Tools
Several NVIDIA-specific and third-party industry tools can help validate your proof of concept (POC) and optimize user density and performance. The tools covered in this section include:
GPU Profiler
NVIDIA-SMI
esxtop
Aria Operations
These tools enable you to analyze the utilization of all physical and virtual resources, optimizing the configuration to meet user performance requirements and achieve the best scale. They are particularly useful during your POC to ensure your test environment accurately represents a live production environment. Continuously using these tools is essential to maintain system health, stability, and scalability, as deployment needs will likely evolve over time.
GPU Profiler, available on GitHub, is a widely used tool for quickly capturing resource utilization during workload execution on a virtual machine. It is typically used during a POC to help size the virtual environment and ensure acceptable user performance. GPU Profiler can be run on a single VM with various vGPU profiles. The following metrics can be captured:
Framebuffer %
GPU Utilization
vCPU %
RAM %
Video Encode
Video Decode

Figure 10 - GPU Profiler
For more detailed information and to download the tool, please visit the release page for GPUProfiler on GitHub.
The nvidia-smi utility, built into the NVIDIA vGPU Manager, provides extensive monitoring features, allowing IT to better understand the usage of various NVIDIA vGPU engines. You can monitor and log the utilization of the compute engine, frame buffer, encoder, and decoder through the command-line interface tool, nvidia-smi, accessible on the hypervisor or within the virtual machine.
To identify physical GPU bottlenecks for RTX vWS VMs, execute the following nvidia-smi commands on the hypervisor in a Shell session using SSH:
Virtual Machine Frame Buffer Utilization:
nvidia-smi vgpu -q -l 5 | grep -e "VM ID" -e "VM Name" -e "Total" -e "Used" -e "Free"
Virtual Machine GPU, Encoder and Decoder Utilization:
nvidia-smi vgpu -q -l 5 | grep -e "VM ID" -e "VM Name" -e "Utilization" -e "Gpu" -e "Encoder" -e "Decoder"
Physical GPU, Encoder and Decoder Utilization:
nvidia-smi -q -d UTILIZATION -l 5 | grep -v -e "Duration" -e "Number" -e "Max" -e "Min" -e "Avg" -e "Memory" -e "ENC" -e "DEC" -e "Samples"
For more information on nvidia-smi, refer to the official documentation. Note the option -f FILE or –filename=FILE, which can redirect query output to a file (for example, .csv).
esxtop is a VMware tool that captures host-level performance metrics in real-time, displaying information on each processor, memory utilization, disk usage, and network usage. It also captures VM-level metrics.
To efficiently capture esxtop data while minimizing disk space usage, you can pipe the output directly into a compressed file. Below is an example command to capture a one-hour data sample:
esxtop -b -a -d 15 -n 240 | gzip -9c > esxtopoutput.csv.gz
-b: Run esxtop in batch mode, suitable for long-term data collection.
-a: Capture all available performance metrics.

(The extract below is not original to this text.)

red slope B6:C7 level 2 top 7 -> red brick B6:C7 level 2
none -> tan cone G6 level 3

-d 15: Set a delay of 15 seconds between each data collection.
-n 240: Perform 240 iterations, resulting in a capture window of 3600 seconds (one hour).

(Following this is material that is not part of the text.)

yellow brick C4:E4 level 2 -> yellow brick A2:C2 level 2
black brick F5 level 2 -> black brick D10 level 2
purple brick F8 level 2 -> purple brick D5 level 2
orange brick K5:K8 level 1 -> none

Additional information on VMWare’s esxtop can be found here.
The NVIDIA Virtual GPU Management Pack for VMware Aria Operations enables robust monitoring of NVIDIA physical GPUs and virtual GPUs in a VMware Aria Operations cluster.
VMware Aria Operations Features
Integrated Management: Combines performance, capacity, and configuration management for VMware vSphere, physical, and hybrid cloud environments.
Customizable Platform: Supports third-party management packs for extended functionality.
For additional information, see the VMware Aria Operations documentation.
NVIDIA Virtual GPU Management Pack Capabilities
Comprehensive Monitoring: Tracks and analyzes performance metrics from NVIDIA vGPU software.
Seamless Integration: Sends metrics to VMware Aria Operations for real-time analysis and visualization.
Enhanced Visibility: Displays metrics in custom NVIDIA dashboards within VMware Aria Operations.
Additional information on NVIDIA’s Virtual GPU Management Pack for VMWare Aria Operations can be found here.